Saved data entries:
* begin *

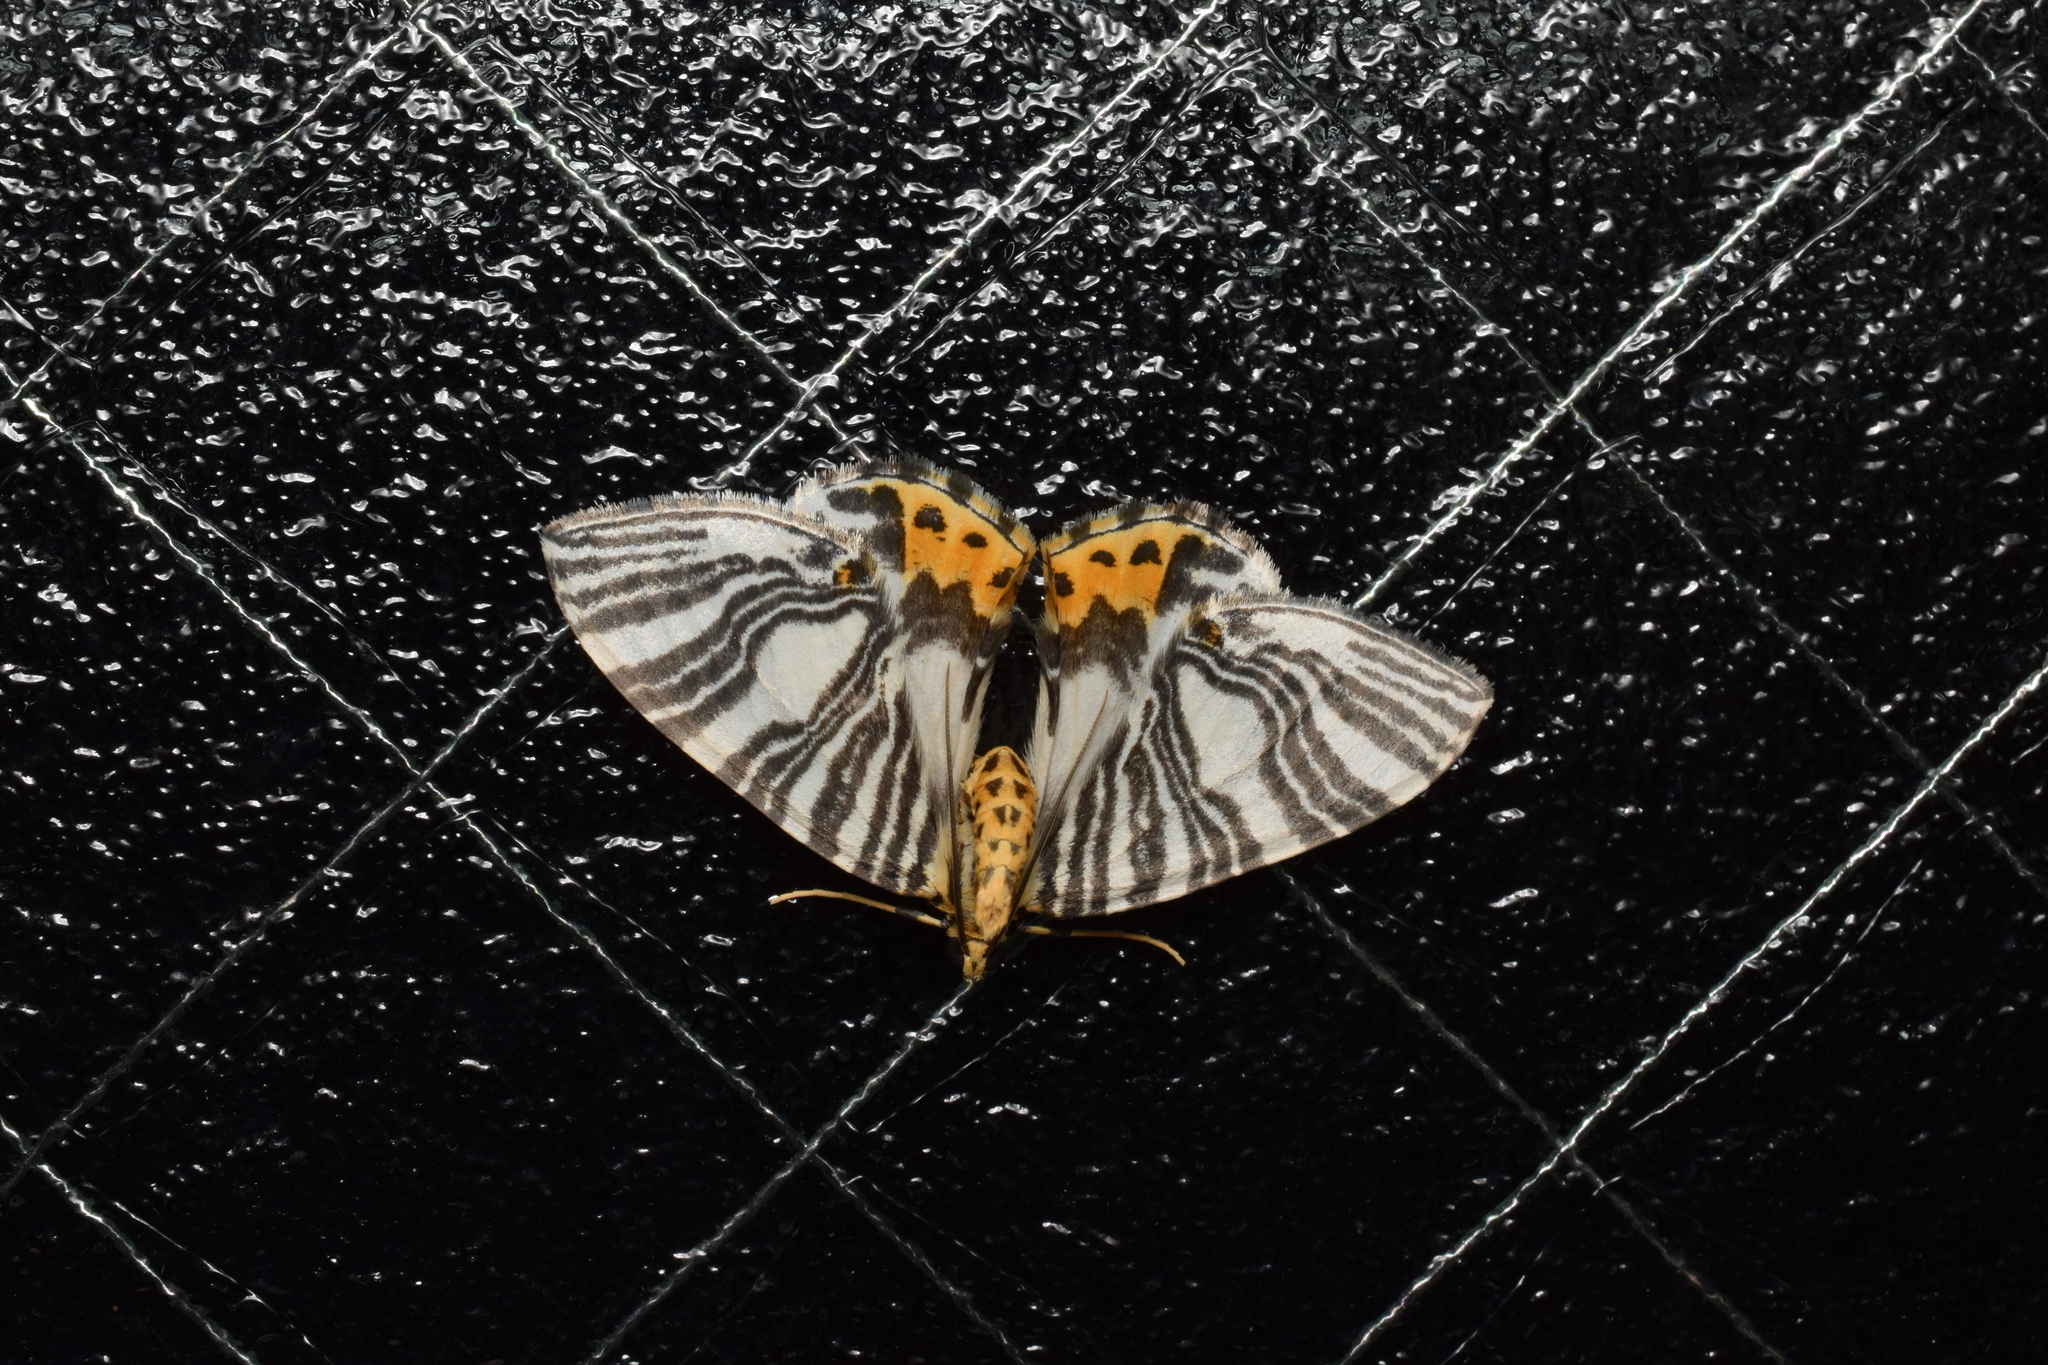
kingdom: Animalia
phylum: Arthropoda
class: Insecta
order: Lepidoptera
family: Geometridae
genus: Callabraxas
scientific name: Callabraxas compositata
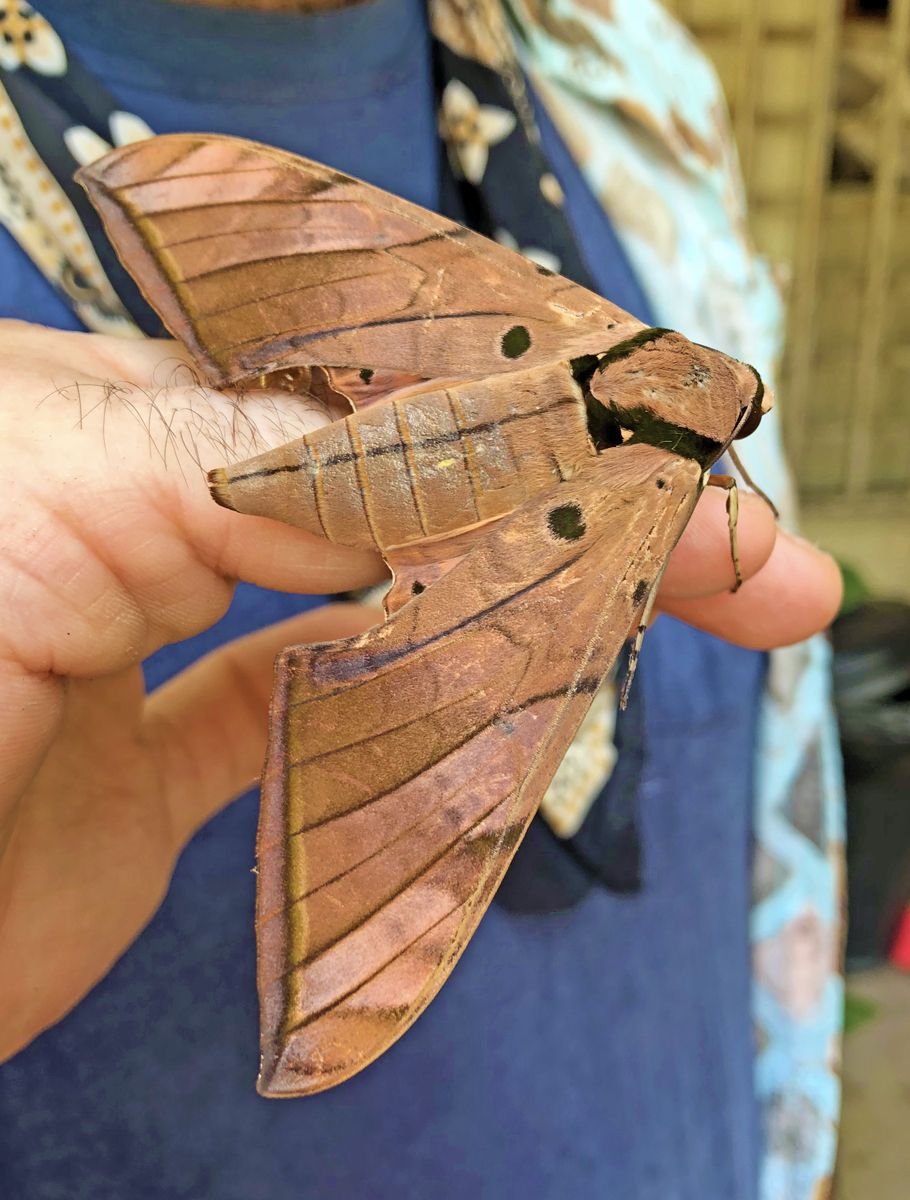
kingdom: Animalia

* end *

Copy out every naming line from all the rows above, character for character, leaving out the pictures.

kingdom: Animalia
phylum: Arthropoda
class: Insecta
order: Lepidoptera
family: Geometridae
genus: Callabraxas
scientific name: Callabraxas compositata
kingdom: Animalia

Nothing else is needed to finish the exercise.